◆ Your objective ◆
Give back exactly the lines of the entries below from the line with "Fig. 4 Variation" to the line with "Flow diagram of the study.", inclusive, and only those.

◆ Data extract ◆
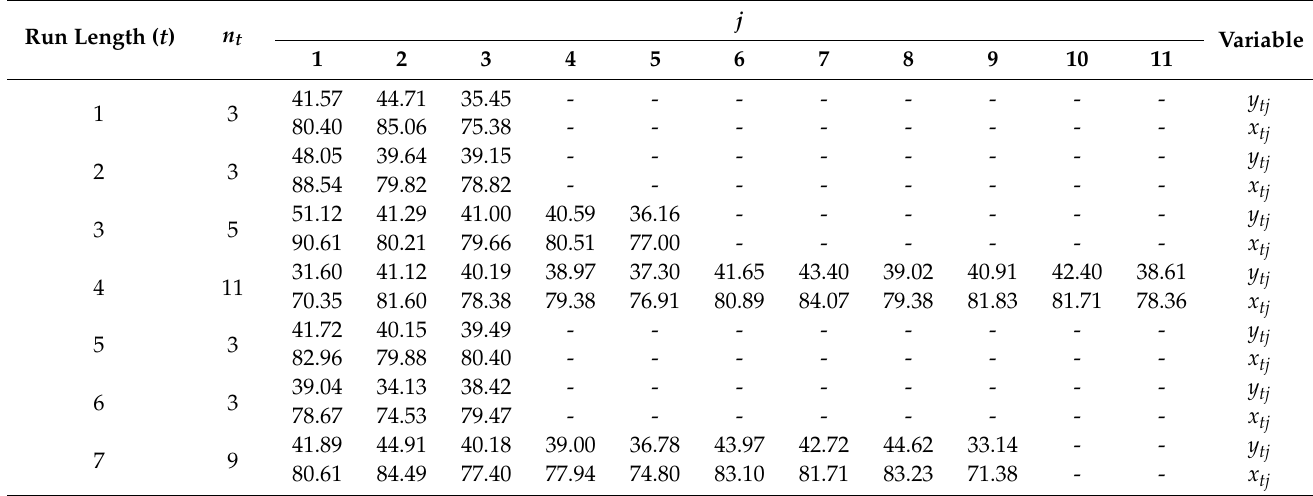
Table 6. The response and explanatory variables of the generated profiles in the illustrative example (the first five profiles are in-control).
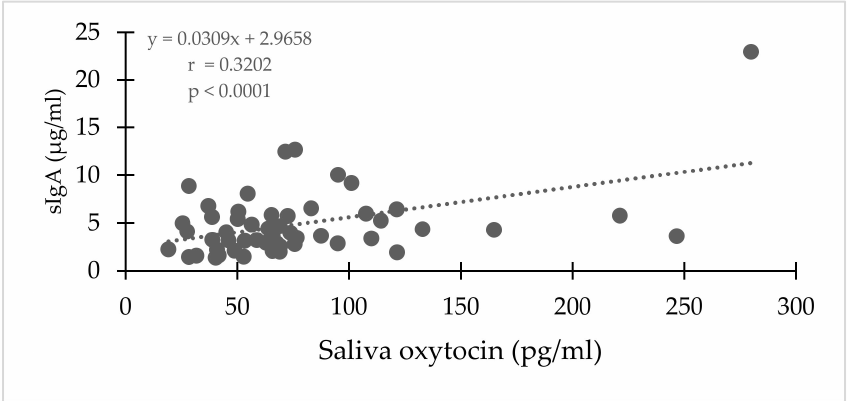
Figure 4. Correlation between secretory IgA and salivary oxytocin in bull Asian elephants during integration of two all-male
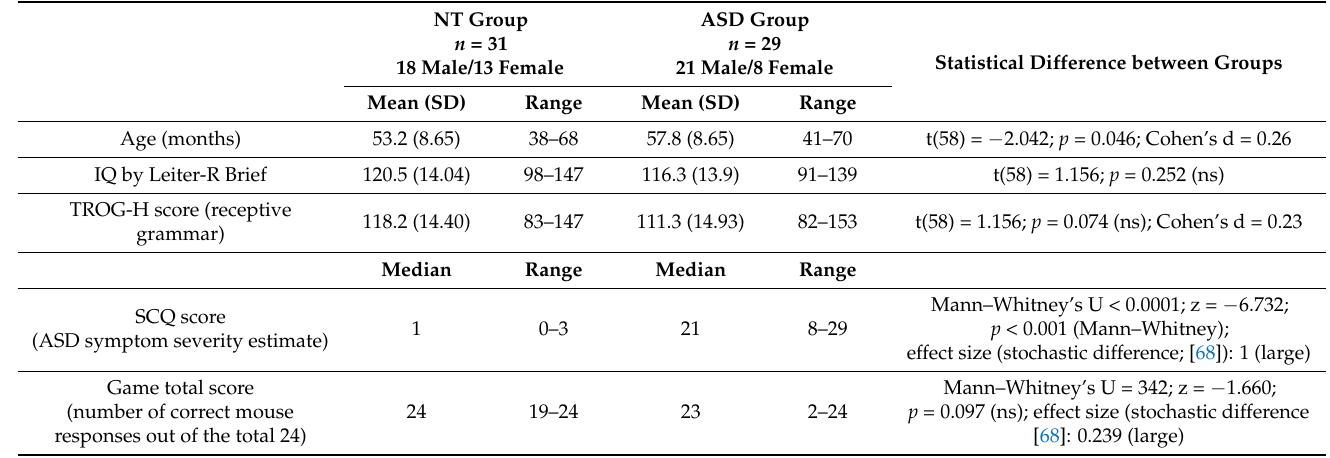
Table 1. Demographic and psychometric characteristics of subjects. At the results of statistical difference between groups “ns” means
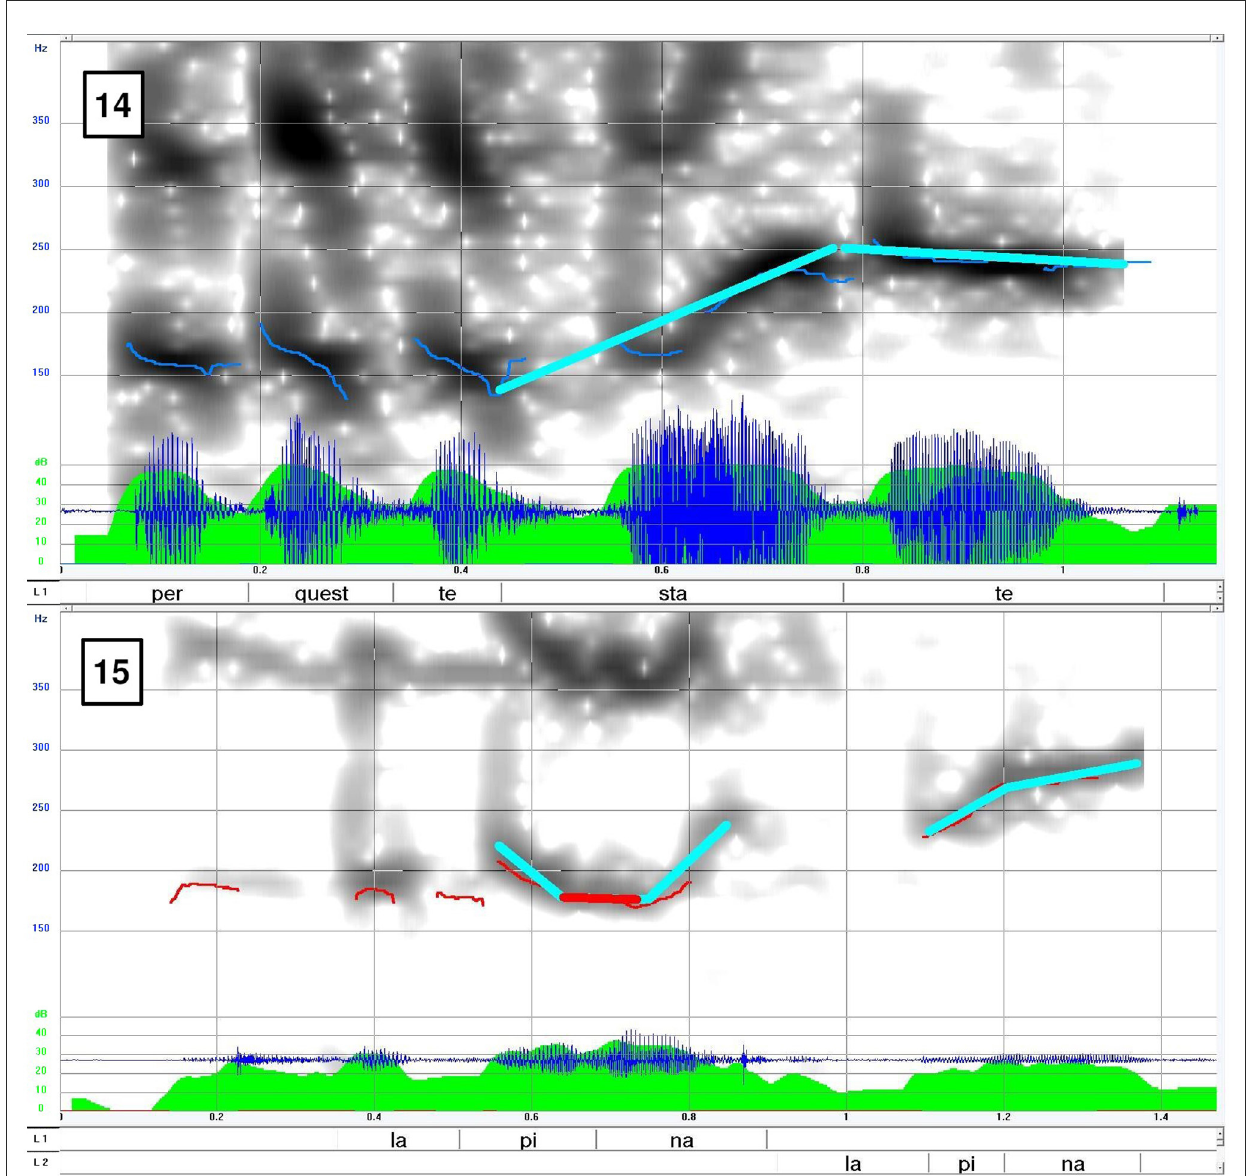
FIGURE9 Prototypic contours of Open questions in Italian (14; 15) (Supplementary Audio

--

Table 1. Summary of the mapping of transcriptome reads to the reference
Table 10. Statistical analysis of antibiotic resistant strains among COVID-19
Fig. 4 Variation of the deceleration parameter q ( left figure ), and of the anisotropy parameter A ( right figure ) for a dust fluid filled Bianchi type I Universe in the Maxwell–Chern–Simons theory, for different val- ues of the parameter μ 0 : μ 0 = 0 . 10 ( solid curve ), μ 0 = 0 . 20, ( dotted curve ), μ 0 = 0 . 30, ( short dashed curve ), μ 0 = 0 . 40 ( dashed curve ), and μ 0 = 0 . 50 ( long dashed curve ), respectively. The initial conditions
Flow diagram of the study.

◆ Result of this exercise ◆
Fig. 4 Variation of the deceleration parameter q ( left figure ), and of the anisotropy parameter A ( right figure ) for a dust fluid filled Bianchi type I Universe in the Maxwell–Chern–Simons theory, for different val- ues of the parameter μ 0 : μ 0 = 0 . 10 ( solid curve ), μ 0 = 0 . 20, ( dotted curve ), μ 0 = 0 . 30, ( short dashed curve ), μ 0 = 0 . 40 ( dashed curve ), and μ 0 = 0 . 50 ( long dashed curve ), respectively. The initial conditions
Flow diagram of the study.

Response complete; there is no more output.